Einkünfte eines Rechtsanwalts aus Tätigkeit als Berufsbetreuer sind bei Bemessung der Beiträge zur Rechts­an­walts­ver­sorgung nicht zu berücksichtigenArbeit als Berufsbetreuer stellt keine anwaltliche Tätigkeit dar

Einkünfte aus der Tätigkeit einer Rechtsanwältin als Berufs­be­treuerin bei der Bemessung der von der Rechts­an­walts­ver­sorgung Niedersachsen erhobenen Versor­gungs­beiträge nicht zu berücksichtigen sind. Dies entschied das Nieder­säch­sische Oberver­wal­tungs­gericht.

Die Klägerin des zugrunde liegenden Streitfalls ist selbstständige Rechtsanwältin und Mitglied der Rechts­an­walts­ver­sorgung Niedersachsen. Sie ist auch als Berufs­be­treuerin tätig und erzielt etwa gleich hohe Einkünfte aus ihren Tätigkeiten als Rechtsanwältin und Berufs­be­treuerin.
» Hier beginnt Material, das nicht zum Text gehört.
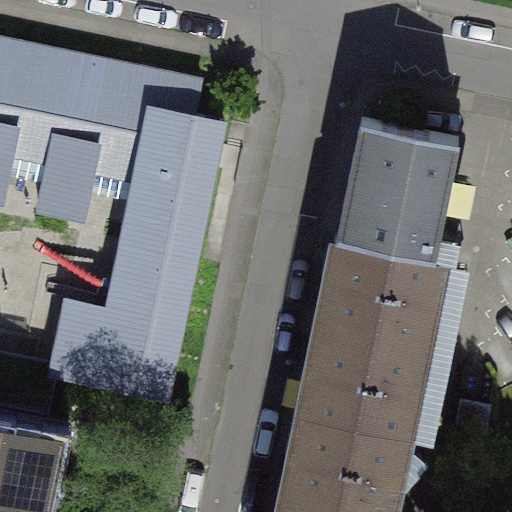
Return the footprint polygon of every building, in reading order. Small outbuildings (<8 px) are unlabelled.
[(0,201),(6,203),(13,170),(51,177),(43,212),(87,221),(94,187),(131,195),(130,201),(133,202),(127,229),(142,232),(126,309),(70,297),(54,374),(61,376),(170,398),(228,121),(197,115),(204,80),(136,65),(135,69),(0,40),(0,201)] [(365,117),(337,235),(436,254),(439,255),(462,137),(365,117)] [(337,235),(302,410),(402,429),(403,420),(422,400),(409,389),(415,358),(435,336),(421,326),(427,297),(448,274),(434,264),(436,254),(337,235)] [(61,376),(54,374),(0,363),(0,403),(52,415),(61,376)] [(302,410),(282,511),(397,511),(387,503),(394,470),(411,450),(399,441),(402,429),(302,410)] [(0,511),(42,511),(58,436),(0,423),(0,511)]
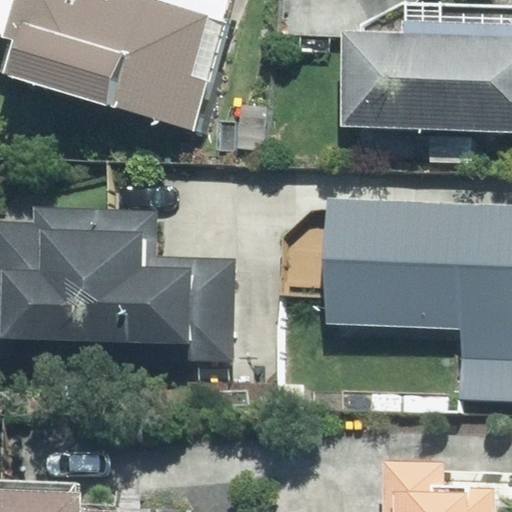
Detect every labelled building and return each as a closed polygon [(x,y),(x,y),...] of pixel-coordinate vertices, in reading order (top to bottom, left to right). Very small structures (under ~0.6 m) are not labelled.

Die beklagte Rechts­an­walts­ver­sorgung Niedersachsen ist als berufs­s­tän­disches Versorgungswerk für Rechtsanwälte eine öffentlich-rechtliche Pflicht­ver­sor­gungs­ein­richtung eigener Art. Sie gewährt ihren Mitgliedern Versor­gungs­leis­tungen, die den klassischen Leistungen der gesetzlichen Renten­ver­si­che­rungs­träger entsprechen. Hierzu erhebt sie von ihren Mitgliedern Beiträge. Der so genannte Regel­pflicht­beitrag entspricht 5/10 des Höchstbeitrages in der gesetzlichen Renten­ver­si­cherung. Bemes­sungs­grundlage sind nach der Satzung der Beklagten "die gesamten Einnahmen aus selbstständiger anwaltlicher und notarieller Tätigkeit".

Klägerin sieht in Tätigkeit als Berufs­be­treuerin keine anwaltliche Tätigkeit

Auf dieser Grundlage zog die Beklagte die Klägerin zu Versor­gungs­bei­trägen heran und setzte deren Höhe unter Berück­sich­tigung der Einkünfte aus den Tätigkeiten als Rechtsanwältin und Berufs­be­treuerin mit der Begründung fest, dass auch letztgenannte Tätigkeiten anwaltliche Tätigkeiten seien. Hiergegen hat die Klägerin vor dem Verwal­tungs­gericht Hannover Klage erhoben und geltend gemacht, die Tätigkeit als Berufs­be­treuerin sei keine anwaltliche Tätigkeit, da sie auch von Personen ohne Rechts­an­walts­zu­lassung ausgeübt werden könne. Das Verwal­tungs­gericht Hannover hat die Klage mit Urteil vom 14. März 2012 abgewiesen.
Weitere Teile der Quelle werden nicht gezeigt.